ABOUT THIS EXERCISE:
Below are the entries; return every line among them that holds the word "images".

(Dataset entries)
+ + +

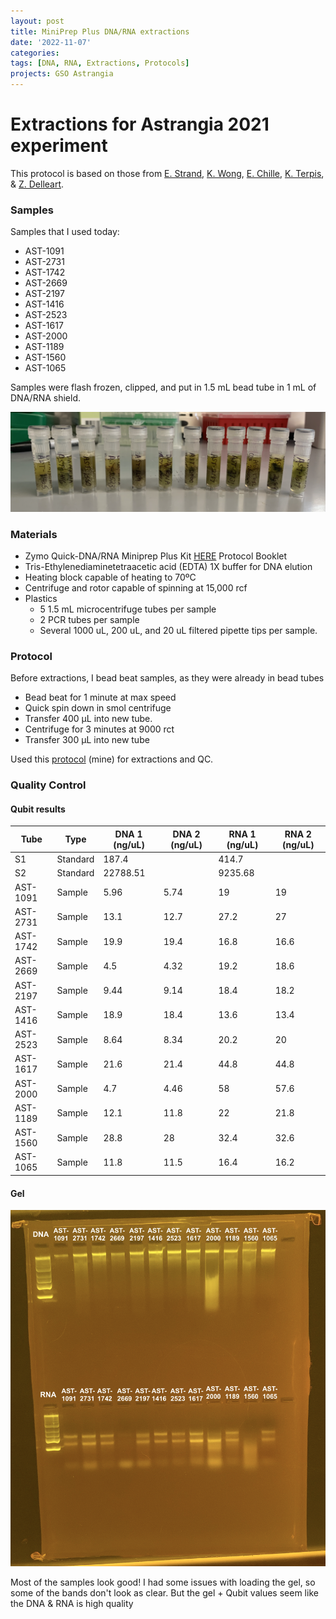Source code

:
 ```yaml
---
layout: post
title: MiniPrep Plus DNA/RNA extractions
date: '2022-11-07'
categories:
tags: [DNA, RNA, Extractions, Protocols]
projects: GSO Astrangia 
---
```


# Extractions for Astrangia 2021 experiment

This protocol is based on those from [E. Strand](https://github.com/emmastrand/EmmaStrand_Notebook/blob/master/_posts/2019-05-31-Zymo-Duet-RNA-DNA-Extraction-Protocol.md), [K. Wong](https://github.com/kevinhwong1/KevinHWong_Notebook/blob/master/_posts/2019-03-13-Zymo-DNA-RNA-Extract-P.astreoides-Genome.md), [E. Chille](https://echille.github.io/E.-Chille-Open-Lab-Notebook/Protocol-for-DNA-RNA-Extractions-of-Montipora-Coral-Larvae-Using-Zymo-Duet-Extraction-Kit/), [K. Terpis](https://zdellaert.github.io/ZD_Putnam_Lab_Notebook/Protocols_Zymo_Quick_DNA_RNA_Miniprep_Plus/), & [Z. Delleart](https://zdellaert.github.io/ZD_Putnam_Lab_Notebook/Protocols_Zymo_Quick_DNA_RNA_Miniprep_Plus/). 

### Samples 

Samples that I used today: 

- AST-1091
- AST-2731
- AST-1742
- AST-2669
- AST-2197
- AST-1416
- AST-2523
- AST-1617
- AST-2000
- AST-1189
- AST-1560
- AST-1065

Samples were flash frozen, clipped, and put in 1.5 mL bead tube in 1 mL of DNA/RNA shield. 

![](https://raw.githubusercontent.com/JillAshey/JillAshey_Putnam_Lab_Notebook/master/images/samples_20221107.png)

### Materials 

- Zymo Quick-DNA/RNA Miniprep Plus Kit [HERE](https://files.zymoresearch.com/protocols/_d7003t_d7003_quick-dna-rna_miniprep_plus_kit.pdf) Protocol Booklet
- Tris-Ethylenediaminetetraacetic acid (EDTA) 1X buffer for DNA elution
- Heating block capable of heating to 70ºC
- Centrifuge and rotor capable of spinning at 15,000 rcf
- Plastics 
	- 5 1.5 mL microcentrifuge tubes per sample
	- 2 PCR tubes per sample
	- Several 1000 uL, 200 uL, and 20 uL filtered pipette tips per sample.

### Protocol 

Before extractions, I bead beat samples, as they were already in bead tubes

- Bead beat for 1 minute at max speed 
- Quick spin down in smol centrifuge 
- Transfer 400 μL into new tube. 
- Centrifuge for 3 minutes at 9000 rct
- Transfer 300 μL into new tube

Used this [protocol](https://github.com/JillAshey/JillAshey_Putnam_Lab_Notebook/blob/master/_posts/2022-10-25-MiniprepPlus-DNA:RNA-extractions.md) (mine) for extractions and QC. 

### Quality Control 

#### Qubit results 

| Tube     | Type     | DNA 1 (ng/uL) | DNA 2 (ng/uL) | RNA 1 (ng/uL) | RNA 2 (ng/uL) |
| -------- | -------- | ------------ | ------------ | ------------ | ------------ |
| S1       | Standard | 187.4        |              | 414.7        |              |
| S2       | Standard | 22788.51     |              | 9235.68      |              |
| AST-1091 | Sample   | 5.96         | 5.74         | 19           | 19           |
| AST-2731 | Sample   | 13.1         | 12.7         | 27.2         | 27           |
| AST-1742 | Sample   | 19.9         | 19.4         | 16.8         | 16.6         |
| AST-2669 | Sample   | 4.5          | 4.32         | 19.2         | 18.6         |
| AST-2197 | Sample   | 9.44         | 9.14         | 18.4         | 18.2         |
| AST-1416 | Sample   | 18.9         | 18.4         | 13.6         | 13.4         |
| AST-2523 | Sample   | 8.64         | 8.34         | 20.2         | 20           |
| AST-1617 | Sample   | 21.6         | 21.4         | 44.8         | 44.8         |
| AST-2000 | Sample   | 4.7          | 4.46         | 58           | 57.6         |
| AST-1189 | Sample   | 12.1         | 11.8         | 22           | 21.8         |
| AST-1560 | Sample   | 28.8         | 28           | 32.4         | 32.6         |
| AST-1065 | Sample   | 11.8         | 11.5         | 16.4         | 16.2         |

#### Gel 

![](https://raw.githubusercontent.com/JillAshey/JillAshey_Putnam_Lab_Notebook/master/images/gel_20221107.png)

Most of the samples look good! I had some issues with loading the gel, so some of the bands don't look as clear. But the gel + Qubit values seem like the DNA & RNA is high quality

+ + +

COMPLETED TASK:
![](https://raw.githubusercontent.com/JillAshey/JillAshey_Putnam_Lab_Notebook/master/images/samples_20221107.png)
![](https://raw.githubusercontent.com/JillAshey/JillAshey_Putnam_Lab_Notebook/master/images/gel_20221107.png)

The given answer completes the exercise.